The majority cites cases, such as Kane v Peter M. Moore Constr. Co., Inc. (145 AD3d 864 [2d Dept 2016]) that conclude, without explanation, that section 23-1.7 (d) is inapplicable. In addition, the cases do not find that section 23-1.7 (d) is inapplicable on the basis that the condition at issue is dissimilar to ice, snow, water, or grease. It may be that the reasoning behind those cases is based on the defendants' and the majority's argument that the condition cannot be considered a "foreign substance" because it was an integral part of the work. The problem with that reasoning, as discussed above, is that in this case the uncontroverted evidence demonstrates that the plastic sheeting was indisputably not integral to the work because it was the wrong material for the job.

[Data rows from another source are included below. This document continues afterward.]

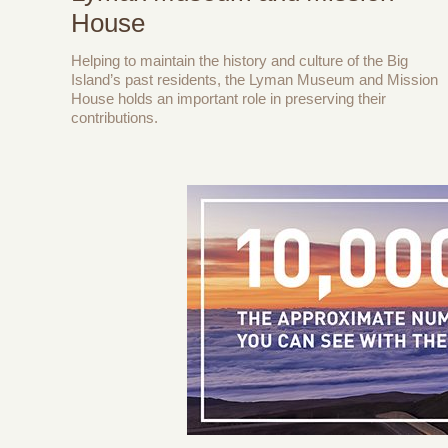
House
Helping to maintain the history and culture of the Big
Island’s past residents, the Lyman Museum and Mission
House holds an important role in preserving their
contributions.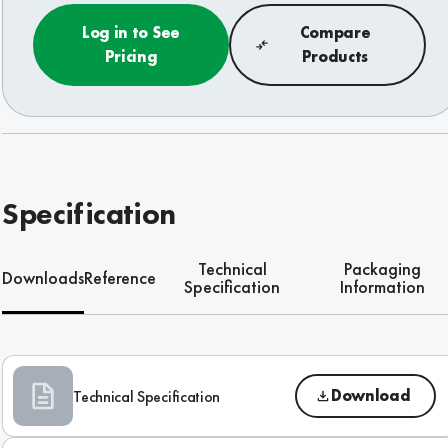
Log in to See
Compare
Pricing
Products
Specification
Technical
Packaging
Downloads
Reference
Specification
Information
Download
Technical Specification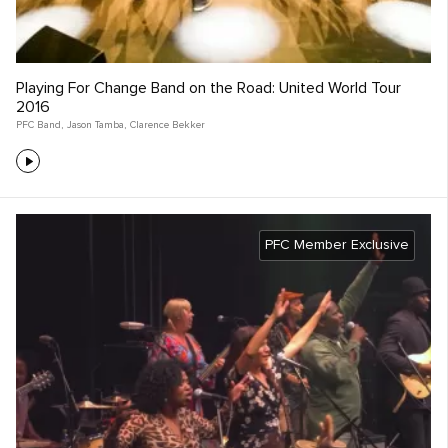
Playing For Change Band on the Road: United World Tour
2016
PFC Band
,
Jason Tamba
,
Clarence Bekker
PFC Member Exclusive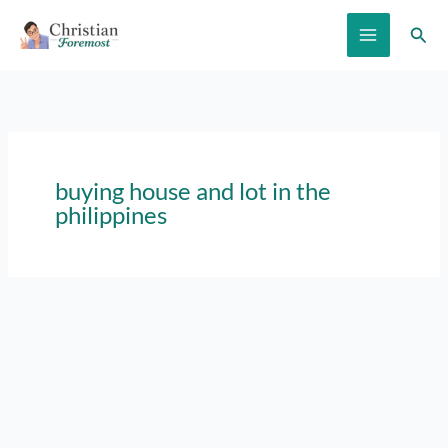
Skip
Sear
to
content
buying house and lot in the
philippines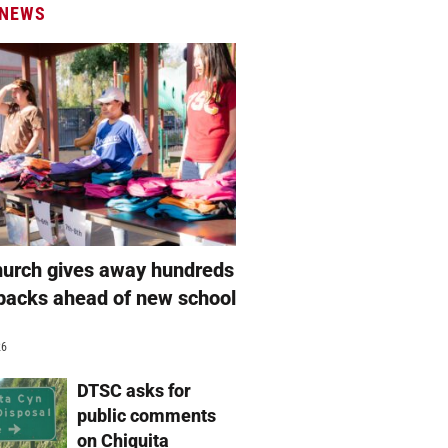
 NEWS
hurch gives away hundreds
packs ahead of new school
26
DTSC asks for
public comments
on Chiquita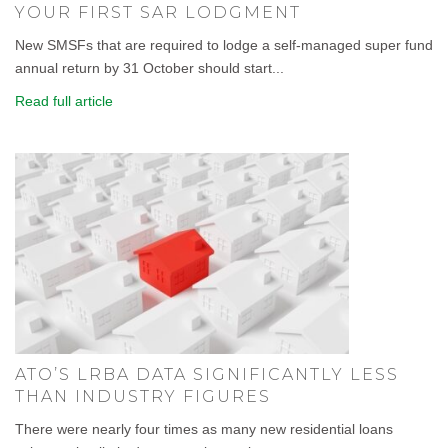
YOUR FIRST SAR LODGMENT
New SMSFs that are required to lodge a self-managed super fund
annual return by 31 October should start...
Read full article
ATO’S LRBA DATA SIGNIFICANTLY LESS
THAN INDUSTRY FIGURES
There were nearly four times as many new residential loans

DeMercurio v 605 W. 42nd Owner LLC (172 AD3d 467 [[*10]1st Dept 2019]), cited by the majority, illustrates this point. The motion court held that the brown paper and the cleaning agent green dust upon which the plaintiff allegedly slipped was not a "foreign substance" because both substances were integral to the work (see DeMercurio v 605 W. 42nd Owner LLC, 2018 NY Slip Op 34149[U], *8-10 [Sup Ct, NY County 2018]). The motion court noted that the brown paper was intentionally used to protect the wood floor and the cleaning agent was intentionally used to prevent dust from rising (id.).
We reversed the motion court's dismissal of plaintiffs' Labor Law § 241 (6) claim predicated on section 23-1.7 (d) and concluded that the alleged presence of green dust on the floor "created a triable issue as to whether a 'foreign substance' created a slippery condition on the floor, in violation of this Code section, and whether such condition caused plaintiff's accident" (172 AD3d at 467). Although not explicitly noted in the decision, the general contractor's superintendent testified at his deposition that the green dust was intended to be cleaned up before the paper was put down and therefore, should not have been present. Thus, as DeMercurio illustrates, it is improper to grant summary judgment under a Labor Law § 241 (6) claim predicated on section 23-1.7 (d) when it cannot be said, as a matter of law, that the condition is integral to the work.
The Labor Law seeks to foster workplace safety. Today's decision undermines that purpose. For the foregoing reasons, I would affirm the decision below. [Prior Case History: 2019 NY Slip Op 32990(U).]